▸ GIVEN INFORMATION
-.-.-

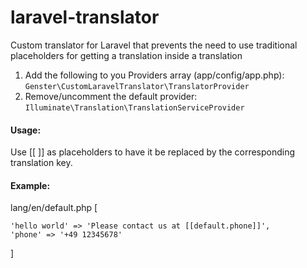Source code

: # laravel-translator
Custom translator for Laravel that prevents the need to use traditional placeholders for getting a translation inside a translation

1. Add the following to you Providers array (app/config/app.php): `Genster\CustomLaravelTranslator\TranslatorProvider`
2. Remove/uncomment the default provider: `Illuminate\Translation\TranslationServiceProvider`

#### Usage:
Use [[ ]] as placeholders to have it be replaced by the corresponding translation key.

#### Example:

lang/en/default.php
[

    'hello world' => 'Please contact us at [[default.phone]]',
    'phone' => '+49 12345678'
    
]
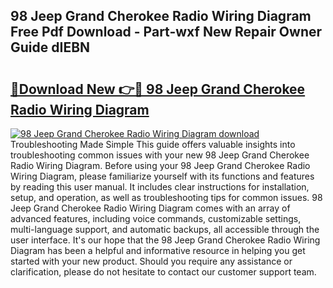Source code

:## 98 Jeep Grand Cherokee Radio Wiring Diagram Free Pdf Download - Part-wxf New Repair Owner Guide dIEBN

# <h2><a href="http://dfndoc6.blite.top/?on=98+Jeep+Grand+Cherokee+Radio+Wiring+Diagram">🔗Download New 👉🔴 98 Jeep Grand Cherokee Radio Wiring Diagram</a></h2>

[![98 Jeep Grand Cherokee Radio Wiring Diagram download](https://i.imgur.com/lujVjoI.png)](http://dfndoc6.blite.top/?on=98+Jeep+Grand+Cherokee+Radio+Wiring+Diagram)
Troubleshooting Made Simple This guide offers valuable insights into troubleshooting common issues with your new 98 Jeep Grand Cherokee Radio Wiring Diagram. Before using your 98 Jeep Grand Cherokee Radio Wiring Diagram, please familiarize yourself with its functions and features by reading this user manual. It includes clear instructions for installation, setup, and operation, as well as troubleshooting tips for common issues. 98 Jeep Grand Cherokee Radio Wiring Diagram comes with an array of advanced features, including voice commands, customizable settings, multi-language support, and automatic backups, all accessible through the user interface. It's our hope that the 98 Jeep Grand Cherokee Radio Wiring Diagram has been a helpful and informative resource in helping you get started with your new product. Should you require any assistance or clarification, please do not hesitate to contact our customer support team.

-.-.-

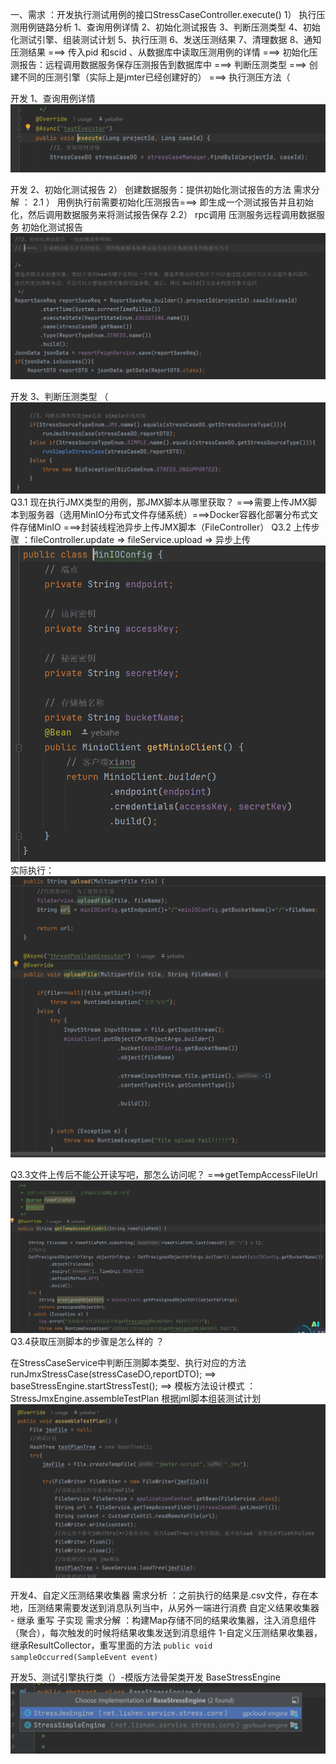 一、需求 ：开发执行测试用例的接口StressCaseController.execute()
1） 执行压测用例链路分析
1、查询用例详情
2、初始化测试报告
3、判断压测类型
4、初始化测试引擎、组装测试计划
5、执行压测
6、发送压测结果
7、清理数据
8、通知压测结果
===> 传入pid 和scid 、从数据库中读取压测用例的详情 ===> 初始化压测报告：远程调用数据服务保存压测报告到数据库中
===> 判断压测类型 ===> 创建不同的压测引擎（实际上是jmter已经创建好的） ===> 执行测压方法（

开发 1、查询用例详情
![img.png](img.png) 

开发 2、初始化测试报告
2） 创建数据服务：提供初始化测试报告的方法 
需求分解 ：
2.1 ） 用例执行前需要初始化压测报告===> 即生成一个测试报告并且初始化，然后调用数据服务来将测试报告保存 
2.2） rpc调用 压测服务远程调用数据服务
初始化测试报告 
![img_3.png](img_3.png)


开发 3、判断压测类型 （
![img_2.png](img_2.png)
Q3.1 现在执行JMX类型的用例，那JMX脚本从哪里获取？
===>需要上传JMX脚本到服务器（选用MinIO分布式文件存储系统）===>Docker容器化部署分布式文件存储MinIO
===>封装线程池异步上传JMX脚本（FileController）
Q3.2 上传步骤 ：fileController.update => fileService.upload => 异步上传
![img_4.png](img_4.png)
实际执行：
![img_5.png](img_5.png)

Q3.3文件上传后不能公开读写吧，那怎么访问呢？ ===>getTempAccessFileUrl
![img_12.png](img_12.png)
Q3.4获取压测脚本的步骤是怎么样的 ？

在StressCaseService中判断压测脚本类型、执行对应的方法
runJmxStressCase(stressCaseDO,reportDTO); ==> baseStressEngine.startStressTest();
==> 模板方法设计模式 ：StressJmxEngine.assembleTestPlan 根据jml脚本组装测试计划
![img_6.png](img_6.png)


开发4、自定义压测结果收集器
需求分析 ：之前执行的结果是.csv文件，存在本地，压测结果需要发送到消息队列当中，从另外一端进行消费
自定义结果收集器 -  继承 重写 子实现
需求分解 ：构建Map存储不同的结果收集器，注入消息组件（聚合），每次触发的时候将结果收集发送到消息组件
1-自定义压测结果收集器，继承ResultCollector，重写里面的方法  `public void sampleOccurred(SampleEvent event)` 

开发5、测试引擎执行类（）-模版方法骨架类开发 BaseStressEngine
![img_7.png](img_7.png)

-.-.-

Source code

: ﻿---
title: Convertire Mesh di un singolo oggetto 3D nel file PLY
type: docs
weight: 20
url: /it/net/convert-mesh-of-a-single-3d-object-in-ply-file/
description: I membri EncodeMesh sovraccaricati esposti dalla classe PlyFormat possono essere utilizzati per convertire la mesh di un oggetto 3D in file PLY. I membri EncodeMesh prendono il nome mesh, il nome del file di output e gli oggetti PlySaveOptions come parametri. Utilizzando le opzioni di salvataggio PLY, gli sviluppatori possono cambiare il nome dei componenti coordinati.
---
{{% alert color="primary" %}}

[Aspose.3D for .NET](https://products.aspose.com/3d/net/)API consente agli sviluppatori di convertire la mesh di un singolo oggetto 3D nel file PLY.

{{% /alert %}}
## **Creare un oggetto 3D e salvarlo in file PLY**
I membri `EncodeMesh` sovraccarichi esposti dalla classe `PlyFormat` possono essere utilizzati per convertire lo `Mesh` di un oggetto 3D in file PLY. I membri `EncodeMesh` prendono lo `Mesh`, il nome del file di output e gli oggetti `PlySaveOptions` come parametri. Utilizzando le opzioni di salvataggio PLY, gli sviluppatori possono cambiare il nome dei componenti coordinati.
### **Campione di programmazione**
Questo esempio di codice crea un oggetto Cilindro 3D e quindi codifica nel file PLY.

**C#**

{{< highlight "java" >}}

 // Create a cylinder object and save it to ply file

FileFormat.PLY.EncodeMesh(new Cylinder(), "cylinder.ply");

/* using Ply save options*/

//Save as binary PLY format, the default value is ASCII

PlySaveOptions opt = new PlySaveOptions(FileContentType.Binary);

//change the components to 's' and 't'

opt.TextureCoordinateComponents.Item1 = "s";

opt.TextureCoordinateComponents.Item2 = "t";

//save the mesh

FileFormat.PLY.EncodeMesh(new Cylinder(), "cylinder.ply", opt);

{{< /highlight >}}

-.-.-

▸ EXERCISE
From the rows above, pick out each line that contains the string "phone", treating uppercase and lowercase as different.

▸ ANSWER FOR THE TASK
    'hello world' => 'Please contact us at [[default.phone]]',
    'phone' => '+49 12345678'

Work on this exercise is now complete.